====== Data to process

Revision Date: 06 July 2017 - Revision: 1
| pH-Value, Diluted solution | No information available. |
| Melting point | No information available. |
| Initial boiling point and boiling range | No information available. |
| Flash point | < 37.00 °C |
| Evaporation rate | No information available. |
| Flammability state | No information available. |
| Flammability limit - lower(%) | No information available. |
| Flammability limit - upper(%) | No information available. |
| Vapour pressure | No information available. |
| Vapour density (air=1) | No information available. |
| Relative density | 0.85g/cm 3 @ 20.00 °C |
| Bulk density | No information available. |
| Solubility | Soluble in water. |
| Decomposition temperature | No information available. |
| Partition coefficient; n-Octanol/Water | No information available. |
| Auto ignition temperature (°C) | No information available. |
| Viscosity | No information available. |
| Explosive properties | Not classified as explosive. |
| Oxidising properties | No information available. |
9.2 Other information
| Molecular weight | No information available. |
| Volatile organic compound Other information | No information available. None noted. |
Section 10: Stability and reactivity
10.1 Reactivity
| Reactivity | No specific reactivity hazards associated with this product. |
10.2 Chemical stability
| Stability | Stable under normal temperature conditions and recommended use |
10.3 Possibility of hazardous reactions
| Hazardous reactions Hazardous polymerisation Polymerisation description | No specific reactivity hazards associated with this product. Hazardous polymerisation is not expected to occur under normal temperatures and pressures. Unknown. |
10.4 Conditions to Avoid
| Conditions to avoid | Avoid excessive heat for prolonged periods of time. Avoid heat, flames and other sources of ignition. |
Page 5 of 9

============
====== Data to process

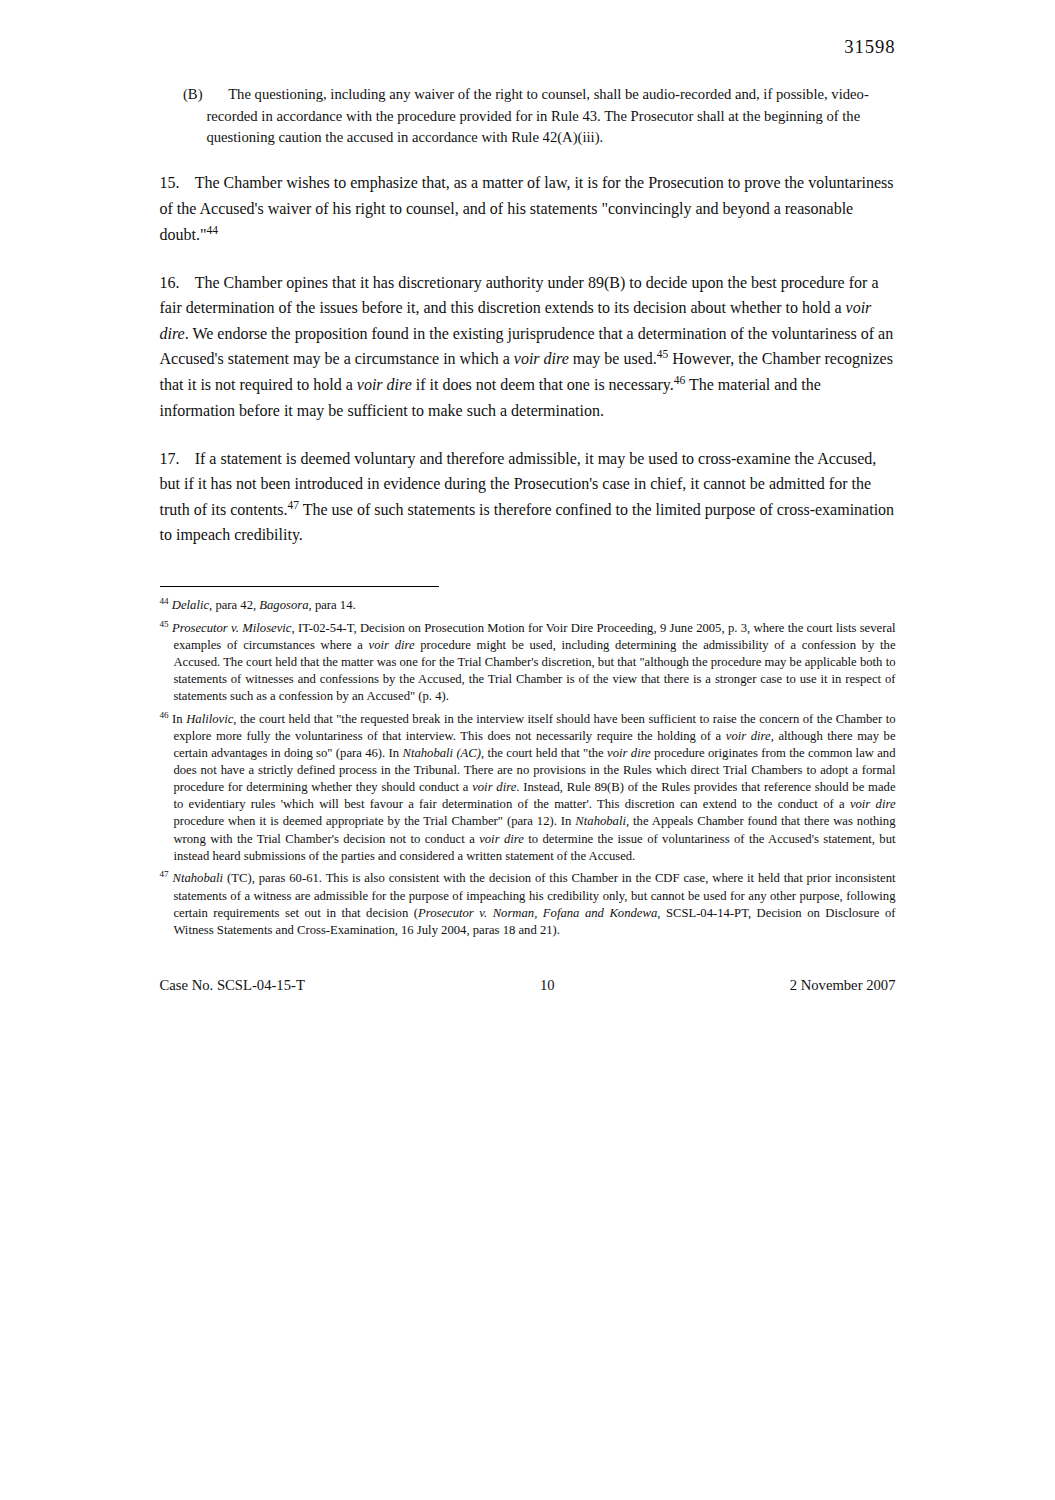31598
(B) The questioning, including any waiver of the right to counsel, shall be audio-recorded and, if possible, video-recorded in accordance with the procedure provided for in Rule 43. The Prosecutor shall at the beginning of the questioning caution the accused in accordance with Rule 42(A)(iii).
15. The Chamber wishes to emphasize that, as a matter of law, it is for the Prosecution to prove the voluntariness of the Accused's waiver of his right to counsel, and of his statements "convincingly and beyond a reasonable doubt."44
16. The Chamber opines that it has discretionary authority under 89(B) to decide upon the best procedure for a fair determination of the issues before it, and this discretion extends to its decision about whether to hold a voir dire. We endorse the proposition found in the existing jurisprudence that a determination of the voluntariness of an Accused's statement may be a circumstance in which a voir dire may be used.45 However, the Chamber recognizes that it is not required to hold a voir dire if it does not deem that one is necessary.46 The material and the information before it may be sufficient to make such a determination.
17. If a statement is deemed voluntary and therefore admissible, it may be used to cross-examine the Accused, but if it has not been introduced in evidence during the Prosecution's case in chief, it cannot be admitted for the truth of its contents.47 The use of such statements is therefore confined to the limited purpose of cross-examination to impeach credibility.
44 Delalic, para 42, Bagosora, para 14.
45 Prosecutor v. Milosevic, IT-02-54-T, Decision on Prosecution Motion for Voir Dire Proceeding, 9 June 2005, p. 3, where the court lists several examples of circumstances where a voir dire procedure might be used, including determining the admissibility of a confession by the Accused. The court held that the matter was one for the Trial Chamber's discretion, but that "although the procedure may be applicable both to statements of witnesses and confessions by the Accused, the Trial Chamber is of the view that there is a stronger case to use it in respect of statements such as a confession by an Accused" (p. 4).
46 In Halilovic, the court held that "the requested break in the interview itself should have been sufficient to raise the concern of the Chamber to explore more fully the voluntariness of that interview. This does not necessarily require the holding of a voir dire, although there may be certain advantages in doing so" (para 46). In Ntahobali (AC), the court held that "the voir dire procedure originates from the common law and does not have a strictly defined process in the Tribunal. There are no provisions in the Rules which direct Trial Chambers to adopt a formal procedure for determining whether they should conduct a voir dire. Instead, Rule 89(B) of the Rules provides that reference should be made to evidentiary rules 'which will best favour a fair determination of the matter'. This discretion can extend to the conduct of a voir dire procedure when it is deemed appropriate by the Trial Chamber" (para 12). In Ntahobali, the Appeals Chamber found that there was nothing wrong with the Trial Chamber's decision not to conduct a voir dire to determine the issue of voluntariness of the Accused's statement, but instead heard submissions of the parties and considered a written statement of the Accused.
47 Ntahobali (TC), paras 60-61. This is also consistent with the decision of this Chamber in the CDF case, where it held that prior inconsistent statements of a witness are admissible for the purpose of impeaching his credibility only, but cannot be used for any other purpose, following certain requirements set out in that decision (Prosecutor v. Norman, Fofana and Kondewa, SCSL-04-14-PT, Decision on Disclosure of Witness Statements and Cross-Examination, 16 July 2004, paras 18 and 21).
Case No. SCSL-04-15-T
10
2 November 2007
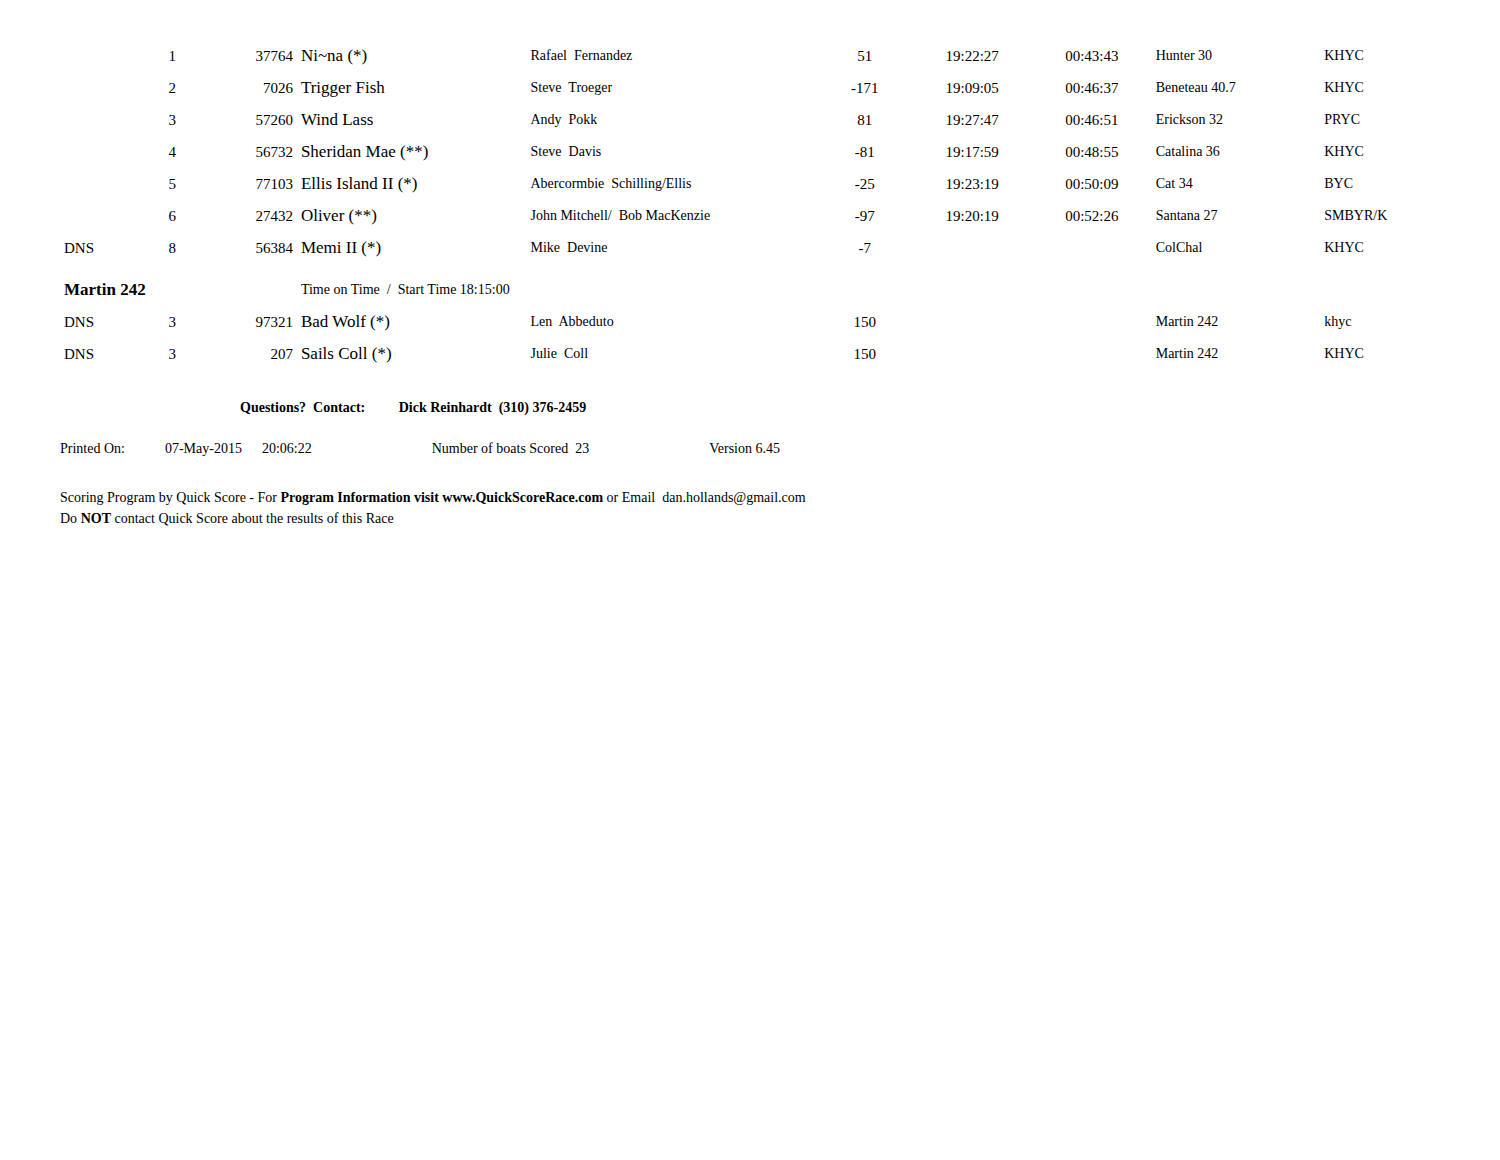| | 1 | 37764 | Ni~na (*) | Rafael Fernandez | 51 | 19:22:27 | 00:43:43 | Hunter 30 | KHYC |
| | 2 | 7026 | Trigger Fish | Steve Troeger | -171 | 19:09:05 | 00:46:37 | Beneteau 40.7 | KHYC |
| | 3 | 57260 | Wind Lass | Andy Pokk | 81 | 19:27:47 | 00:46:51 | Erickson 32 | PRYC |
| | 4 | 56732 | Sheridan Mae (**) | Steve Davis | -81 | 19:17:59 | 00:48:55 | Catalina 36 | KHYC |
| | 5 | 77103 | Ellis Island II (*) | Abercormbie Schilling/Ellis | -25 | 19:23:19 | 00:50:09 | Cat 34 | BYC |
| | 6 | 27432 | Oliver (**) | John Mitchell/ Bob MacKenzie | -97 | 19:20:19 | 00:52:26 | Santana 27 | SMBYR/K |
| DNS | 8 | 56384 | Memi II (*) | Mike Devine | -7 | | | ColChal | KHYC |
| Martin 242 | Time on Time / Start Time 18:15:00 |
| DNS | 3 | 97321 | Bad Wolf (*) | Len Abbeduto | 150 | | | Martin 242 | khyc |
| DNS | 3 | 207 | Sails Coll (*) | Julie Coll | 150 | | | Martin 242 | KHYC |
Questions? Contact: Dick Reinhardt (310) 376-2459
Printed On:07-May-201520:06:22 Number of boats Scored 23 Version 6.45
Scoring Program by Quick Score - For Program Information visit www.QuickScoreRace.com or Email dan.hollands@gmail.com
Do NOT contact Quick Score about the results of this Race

============

Which lines of the data include "Avoid"? Copy each of them.

10.4 Conditions to Avoid
| Conditions to avoid | Avoid excessive heat for prolonged periods of time. Avoid heat, flames and other sources of ignition. |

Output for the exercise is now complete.